### Page extract
:::::
Re: Error adding replica after a delete replica

2017-10-06 Thread Erick Erickson
for future reference, a less harsh way to fix it would be to
> stop the Solr instance where the replica resides
> rm -rf SOLR_HOME/collection1_replia1_shard1

where "collection1_replica1_shard1" is the directory of the replica in
question, you should see a "core.properties" file in that directory...

That said, this shouldn't be necessary, just in case.

Best,
Erick

On Fri, Oct 6, 2017 at 10:34 AM, Webster Homer  wrote:
> The replica was deleted using the deleteReplica collections API call. The
> call timed out, but eventually completed. However something still held a
> write lock, and it was still held a day later, but the replica was removed
> as far as we could tell in the solr admin console.
>
> Since it was a development collection, we "fixed" the problem by deleting
> the collection and re-creating it
>
>
>
> On Fri, Oct 6, 2017 at 2:44 AM, Emir Arnautović <
> emir.arnauto...@sematext.com> wrote:
>
>> Hi,
>> How did you delete replica? Did you see any errors in logs after deleting?
>> How did/does it look from ZK perspective after deleting that replica?
>>
>> Thanks,
>> Emir
>> --
>> Monitoring - Log Management - Alerting - Anomaly Detection
>> Solr & Elasticsearch Consulting Support Training - http://sematext.com/
>>
>>
>>
>> > On 5 Oct 2017, at 16:17, Webster Homer  wrote:
>> >
>> > A colleague of mine was testing how solrcloud replica recovery works. We
>> > have had a lot of issues with replicas going into recovery mode, replicas
>> > down and in recovery failed states.  So to test, he deleted a healthy
>> > replica in one of our development. First the delete operation timed out,
>> > but the replica appears to be gone. However, addReplica always fails with
>> > this error:
>> >
>> > Error CREATEing SolrCore 'sial-content-citations_shard1_replica1':
>> Unable
>> > to create core [sial-content-citations_shard1_replica1] Caused by: Lock
>> > held by this virtual machine: /var/solr/data/sial-content-
>> > citations_shard1_replica1/data/index/write.lock
>> >
>> > This cloud has 4 nodes. The collection has two shards with two replicas
>> per
>> > shard. They are all hosted in a google cloud environment.
:::::
### Records to use
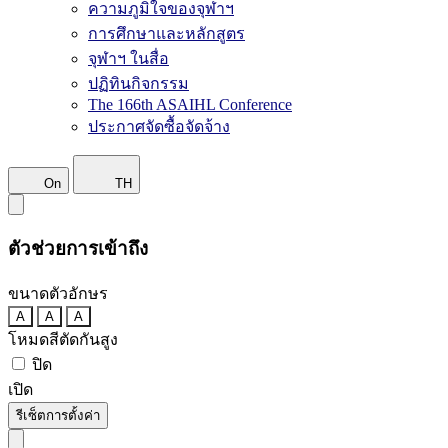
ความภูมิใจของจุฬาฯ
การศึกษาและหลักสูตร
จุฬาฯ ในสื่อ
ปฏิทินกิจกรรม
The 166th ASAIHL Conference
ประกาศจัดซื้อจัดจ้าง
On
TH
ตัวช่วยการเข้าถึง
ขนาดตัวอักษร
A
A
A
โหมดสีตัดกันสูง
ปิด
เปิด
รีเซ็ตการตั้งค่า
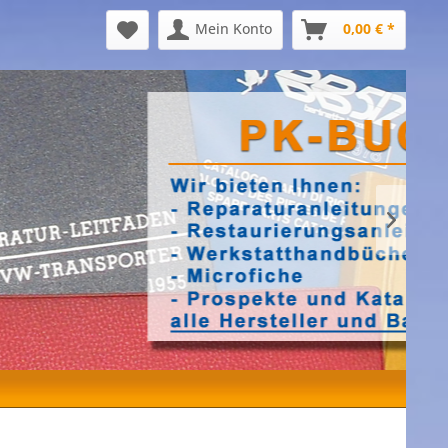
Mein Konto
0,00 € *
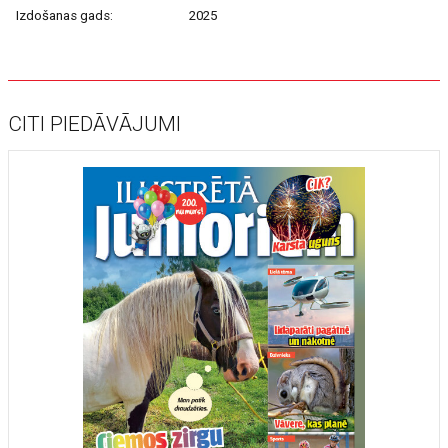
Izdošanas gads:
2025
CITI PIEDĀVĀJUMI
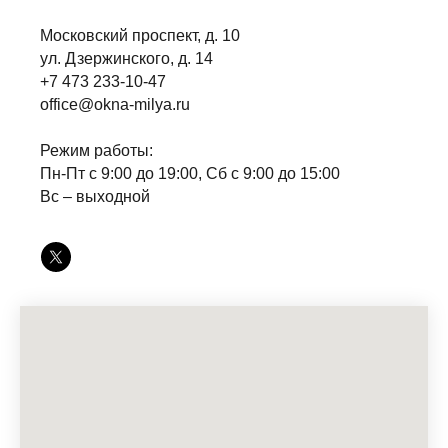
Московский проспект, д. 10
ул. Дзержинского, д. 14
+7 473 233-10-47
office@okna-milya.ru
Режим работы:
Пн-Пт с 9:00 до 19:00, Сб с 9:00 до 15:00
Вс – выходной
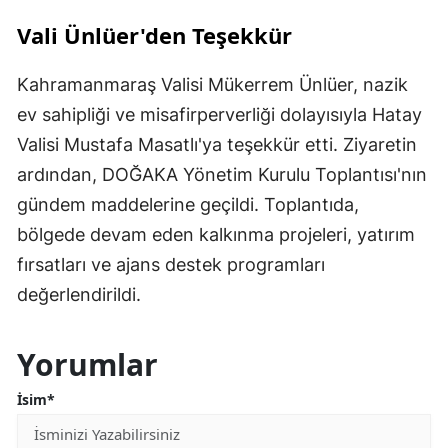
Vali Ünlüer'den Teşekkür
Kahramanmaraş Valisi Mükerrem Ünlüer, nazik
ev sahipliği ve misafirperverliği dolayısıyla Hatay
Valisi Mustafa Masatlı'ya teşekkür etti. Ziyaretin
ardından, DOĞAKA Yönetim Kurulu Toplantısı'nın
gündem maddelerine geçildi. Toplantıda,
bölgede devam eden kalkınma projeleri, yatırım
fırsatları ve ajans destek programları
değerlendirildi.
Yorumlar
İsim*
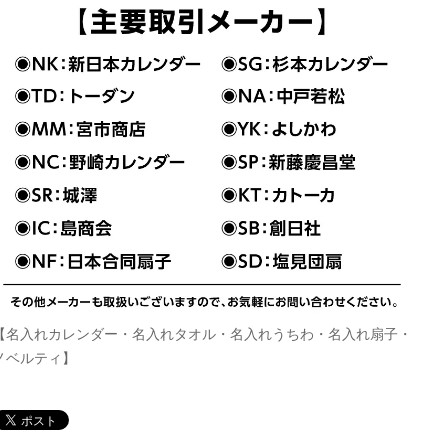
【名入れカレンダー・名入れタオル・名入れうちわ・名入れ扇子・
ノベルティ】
:::::
### Questions to answer
A - In the Solr thread, translate this sentence into Spanish: "The replica was deleted using the deleteReplica collections API call."
B - Turn the lines of the listing into a numbered list, starting with the line that contains "Vali Ünlüer'den Teşekkür" and going to the end of the listing. Leave out any blank lines and the pictures.

### Solutions per task
A - La réplica se eliminó mediante la llamada deleteReplica de la API de colecciones.

B -
1. Vali Ünlüer'den Teşekkür
2. Kahramanmaraş Valisi Mükerrem Ünlüer, nazik
3. ev sahipliği ve misafirperverliği dolayısıyla Hatay
4. Valisi Mustafa Masatlı'ya teşekkür etti. Ziyaretin
5. ardından, DOĞAKA Yönetim Kurulu Toplantısı'nın
6. gündem maddelerine geçildi. Toplantıda,
7. bölgede devam eden kalkınma projeleri, yatırım
8. fırsatları ve ajans destek programları
9. değerlendirildi.
10. Yorumlar
11. İsim*
12. 【名入れカレンダー・名入れタオル・名入れうちわ・名入れ扇子・
13. ノベルティ】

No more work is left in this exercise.